Copy the telephobia passage below word for word, starting with "Video-based calls on" and going on through "over video-conferencing platforms.".

READING PASSAGE:
• • • •

Mazza says anxiety disorders and ADHD are commonly linked as “comorbidities.” “There isn’t just one pathway to the development of a social anxiety disorder or a telephobia,” Mazza adds. “There’s usually a multitude of factors involved. ADHD would be one additional predictor that could lead to social anxiety — and not only over the telephone, but just in general, because children with ADHD tend to have difficulty picking up social cues and navigating social situations.”
Ling, whose clinical work takes place primarily at the NYU Langone Military Family Center, where most of her patients are veterans, says telephobia can also emerge as a result of trauma. “It’s always been in the context of receiving really terrible, fatal news on the phone,” Ling says of her experience with telephobia in veterans. “It leads to a lot of avoidance of the telephone; we see a wariness of picking up any calls [from phone numbers] they don’t recognize.”
A 67-year-old woman from the Southwest, who through Reddit messages of her own asked to be referred to as “DesertRose,” says her telephobia symptoms, ironically, worsened after retiring as a receptionist. She says she is “startled” by a phone ringing, “like a fight or flight reaction,” and though she didn’t enjoy using the phone at work, says she never mentioned her discomfort to her bosses. “I would just suck it up and deal with it,” she says.
But the trauma of an abusive relationship, which ended three and a half years ago, has since triggered harsher telephobia symptoms in her. “The guy was very controlling and was always on me about who I was talking to on the phone,” she says.
DesertRose puts off doctor’s appointments because scheduling them over the phone is too difficult. She must “psych” herself up to get them done, she says.
And when a pastor in her church asked her to do some volunteer work that involved making outreach phone calls, she turned him down. She communicates with her daughter only through email and with others through Reddit.
Video-based calls on platforms like FaceTime are also unpleasant for DesertRose. The pandemic conditions, which have driven many to video-conferencing platforms, haven’t helped her, nor Griffin Condon. In his case, the crisis has worsened his anxiety because he must take part in classes over video-conferencing platforms.
“I have lost participation points out of an inability to answer questions on Zoom,” he says. “Yet in a classroom I would be one of the most active participants.”
Like so much else in the mental health world, however, telephobia symptoms operate on a spectrum and modulate on a case-by-case basis.
“Zoom calls or any other forms of video conferencing are not that much of a problem,” writes Thuli Nguni. She says this is the case for her because video-conference platform calls “are scheduled and they usually have an agenda, which means I can take part with an idea of what I will be dealing with.” (Video conferencing also supplies more visual cues than audio-only phone calls, which could be helping Nguni, too.)
Google search results for “telephobia” turn up a lot of content about how it affects people at work, particularly if they’re in the sales industry. Ling and Mazza say concessions for such employees that allow them to avoid phone calls altogether won’t help the problem. Instead, those employers should help any of their workers living with telephobia — whose jobs are protected by federal law — receive treatment for the condition. The first hurdle may be in overcoming the social stigma against mental health issues.
But, says Ling of telephobia, and all the disruptive symptoms that come with it: “This doesn’t have to ruin your life or employment or these other important aspects of someone’s experience.”

• • • •

STUDY MATERIAL:

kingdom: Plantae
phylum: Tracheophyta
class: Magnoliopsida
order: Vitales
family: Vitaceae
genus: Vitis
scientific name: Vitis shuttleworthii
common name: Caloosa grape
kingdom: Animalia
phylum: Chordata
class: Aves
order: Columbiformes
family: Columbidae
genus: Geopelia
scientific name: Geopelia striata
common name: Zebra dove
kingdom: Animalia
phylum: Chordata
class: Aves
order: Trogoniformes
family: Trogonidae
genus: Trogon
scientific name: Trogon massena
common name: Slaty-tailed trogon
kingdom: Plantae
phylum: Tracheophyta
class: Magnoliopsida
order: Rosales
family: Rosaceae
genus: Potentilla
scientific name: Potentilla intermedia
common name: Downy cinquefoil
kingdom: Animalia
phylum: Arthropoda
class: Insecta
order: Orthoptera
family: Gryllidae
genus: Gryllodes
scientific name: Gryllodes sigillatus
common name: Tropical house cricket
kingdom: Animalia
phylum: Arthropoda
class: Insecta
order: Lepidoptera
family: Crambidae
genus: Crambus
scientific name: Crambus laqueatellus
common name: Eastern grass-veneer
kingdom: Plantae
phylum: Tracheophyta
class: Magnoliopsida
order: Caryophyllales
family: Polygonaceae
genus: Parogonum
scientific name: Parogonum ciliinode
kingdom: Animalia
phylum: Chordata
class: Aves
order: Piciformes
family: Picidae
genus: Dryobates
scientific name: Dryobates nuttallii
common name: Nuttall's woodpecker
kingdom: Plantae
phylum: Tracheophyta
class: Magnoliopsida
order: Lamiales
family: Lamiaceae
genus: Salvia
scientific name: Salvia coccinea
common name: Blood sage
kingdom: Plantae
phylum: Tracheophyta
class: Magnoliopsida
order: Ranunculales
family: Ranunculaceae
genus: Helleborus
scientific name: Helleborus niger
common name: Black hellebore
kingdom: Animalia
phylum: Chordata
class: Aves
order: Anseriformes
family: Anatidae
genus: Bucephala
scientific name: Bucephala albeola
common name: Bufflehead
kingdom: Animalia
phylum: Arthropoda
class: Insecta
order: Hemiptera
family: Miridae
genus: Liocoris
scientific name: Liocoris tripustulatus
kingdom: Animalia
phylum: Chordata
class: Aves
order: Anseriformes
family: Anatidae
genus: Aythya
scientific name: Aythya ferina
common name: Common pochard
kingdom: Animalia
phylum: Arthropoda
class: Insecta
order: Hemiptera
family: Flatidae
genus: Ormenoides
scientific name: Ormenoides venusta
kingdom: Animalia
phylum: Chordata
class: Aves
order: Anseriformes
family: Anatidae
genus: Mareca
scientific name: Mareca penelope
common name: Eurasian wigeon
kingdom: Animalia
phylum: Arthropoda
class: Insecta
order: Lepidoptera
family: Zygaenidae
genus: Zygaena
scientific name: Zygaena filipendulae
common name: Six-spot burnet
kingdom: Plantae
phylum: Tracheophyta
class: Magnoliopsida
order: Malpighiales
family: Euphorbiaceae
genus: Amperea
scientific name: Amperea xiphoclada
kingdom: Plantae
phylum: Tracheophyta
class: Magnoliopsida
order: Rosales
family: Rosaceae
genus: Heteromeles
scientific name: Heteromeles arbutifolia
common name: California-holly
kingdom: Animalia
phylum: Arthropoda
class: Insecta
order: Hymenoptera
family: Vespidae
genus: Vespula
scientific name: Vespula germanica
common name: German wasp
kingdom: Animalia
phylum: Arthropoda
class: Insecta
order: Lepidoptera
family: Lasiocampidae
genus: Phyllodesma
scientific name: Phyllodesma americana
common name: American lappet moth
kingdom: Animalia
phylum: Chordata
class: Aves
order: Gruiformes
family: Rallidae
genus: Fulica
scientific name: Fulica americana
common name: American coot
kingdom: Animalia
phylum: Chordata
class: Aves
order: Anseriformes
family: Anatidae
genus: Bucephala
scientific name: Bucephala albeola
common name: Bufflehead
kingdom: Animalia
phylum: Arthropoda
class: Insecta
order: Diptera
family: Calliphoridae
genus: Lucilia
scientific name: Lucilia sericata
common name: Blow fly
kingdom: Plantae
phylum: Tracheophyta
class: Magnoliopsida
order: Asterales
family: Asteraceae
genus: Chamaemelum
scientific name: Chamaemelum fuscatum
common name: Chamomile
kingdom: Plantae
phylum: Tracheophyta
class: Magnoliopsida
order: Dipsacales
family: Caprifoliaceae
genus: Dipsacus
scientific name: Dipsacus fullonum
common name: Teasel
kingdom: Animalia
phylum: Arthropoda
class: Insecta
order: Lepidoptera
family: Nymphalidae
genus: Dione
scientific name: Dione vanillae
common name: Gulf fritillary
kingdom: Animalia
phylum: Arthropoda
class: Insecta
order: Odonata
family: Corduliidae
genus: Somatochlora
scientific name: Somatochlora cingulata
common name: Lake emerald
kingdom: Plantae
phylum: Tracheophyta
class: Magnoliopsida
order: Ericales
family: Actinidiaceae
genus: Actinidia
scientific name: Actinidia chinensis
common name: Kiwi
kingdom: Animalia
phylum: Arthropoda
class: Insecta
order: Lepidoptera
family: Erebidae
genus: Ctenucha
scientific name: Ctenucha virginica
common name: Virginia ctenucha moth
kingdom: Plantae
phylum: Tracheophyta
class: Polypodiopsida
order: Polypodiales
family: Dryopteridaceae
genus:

• • • •

TASK RESULT:
Video-based calls on platforms like FaceTime are also unpleasant for DesertRose. The pandemic conditions, which have driven many to video-conferencing platforms, haven’t helped her, nor Griffin Condon. In his case, the crisis has worsened his anxiety because he must take part in classes over video-conferencing platforms.